Ketty ATTAL-TOUBERT et Mélanie VANDERSCHELDEN

Anticiper longtemps à l’avance les évolutions de la démographie médicale et les mettre en regard des évolutions prévisibles de la population est nécessaire pour favoriser une gestion sans à-coups de l’adaptation des effectifs de médecins aux besoins. Cette anticipation est particulièrement nécessaire compte tenu de la longueur des études médicales.
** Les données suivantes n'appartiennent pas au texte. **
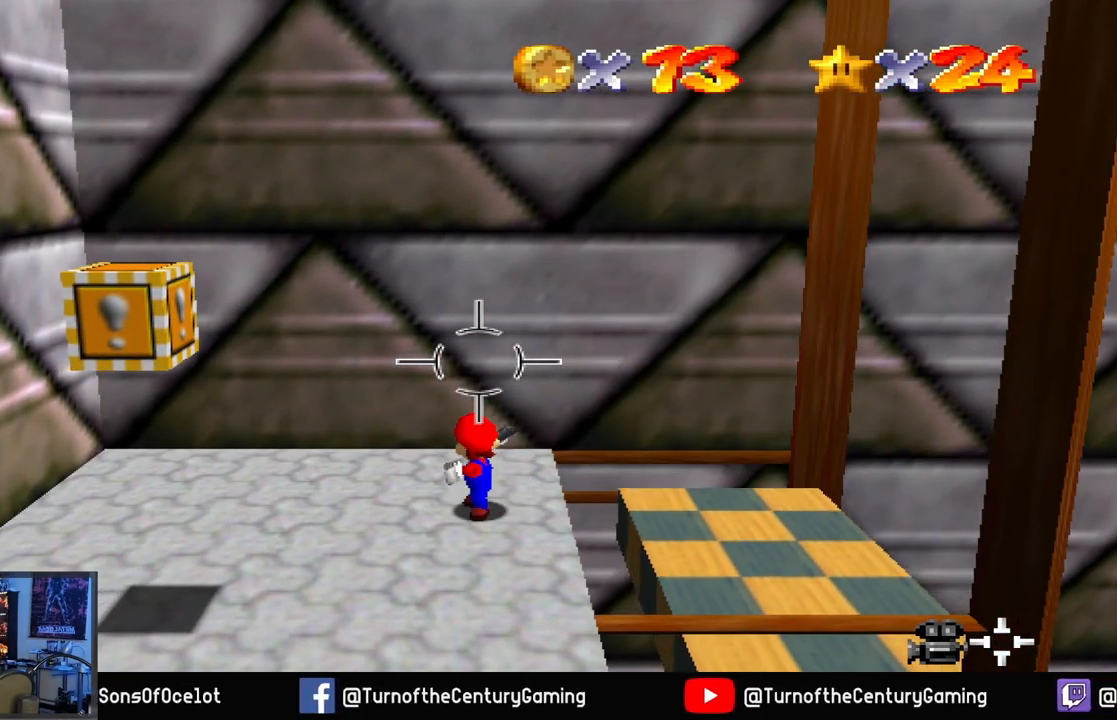
{"buttons": [], "left_stick": "center", "right_stick": "center", "events": [[116, "left_stick", "right"], [166, "left_stick", "up-right"], [266, "left_stick", "center"]]}
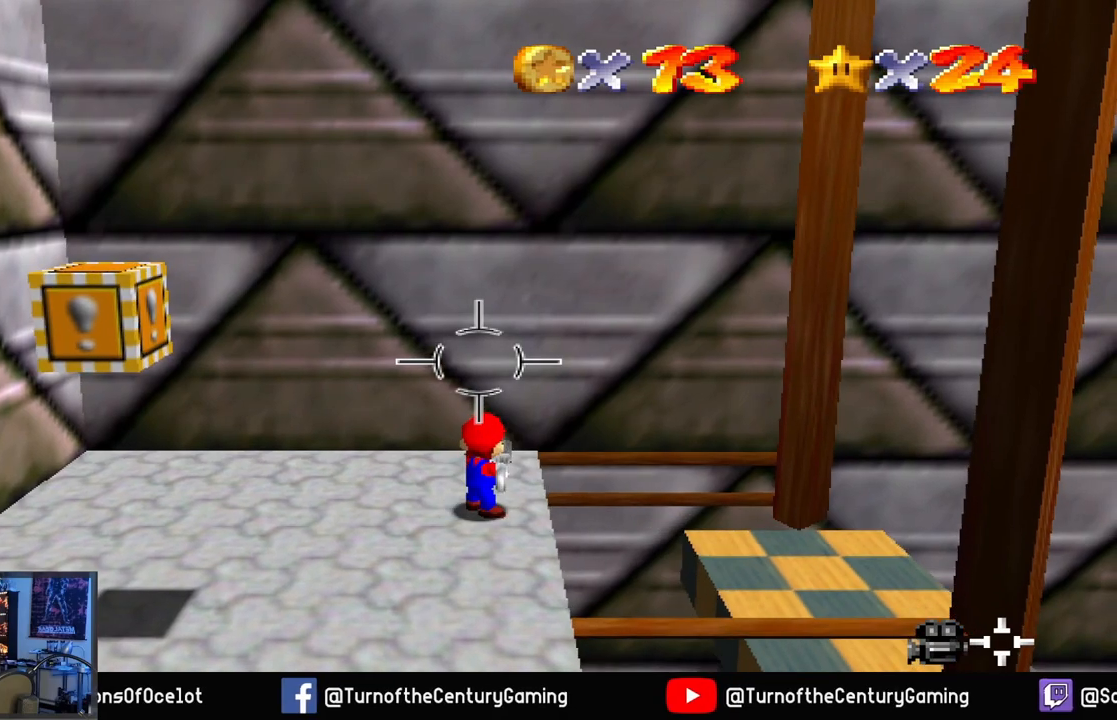
{"buttons": [], "left_stick": "center", "right_stick": "center", "events": []}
Les projections des effectifs de médecins à l’horizon de 2030 permettent de dessiner les évolutions futures de la population médicale sous diverses hypothèses. Selon le scénario tendanciel de référence, à comportements constants, le nombre de médecins actifs se réduirait jusque vers 2020 et la densité médicale serait durablement inférieure à son niveau actuel. La profession rajeunirait et se féminiserait progressivement. Les évolutions des effectifs des différentes spécialités et de médecins dans les régions seraient très contrastées. Selon les différentes variantes simulées, une unique mesure de régulation ne suffirait pas à répondre aux enjeux à venir. Une augmentation du numerus clausus par exemple, ou un report de deux ans de l’âge de départ àla retraite, permettrait certes de limiter la baisse des effectifs, voire d’accroître transitoirement le nombre de médecins actifs, mais n’aurait pas d’impact sur les déséquilibres entre spécialités ou sur les inégalités régionales.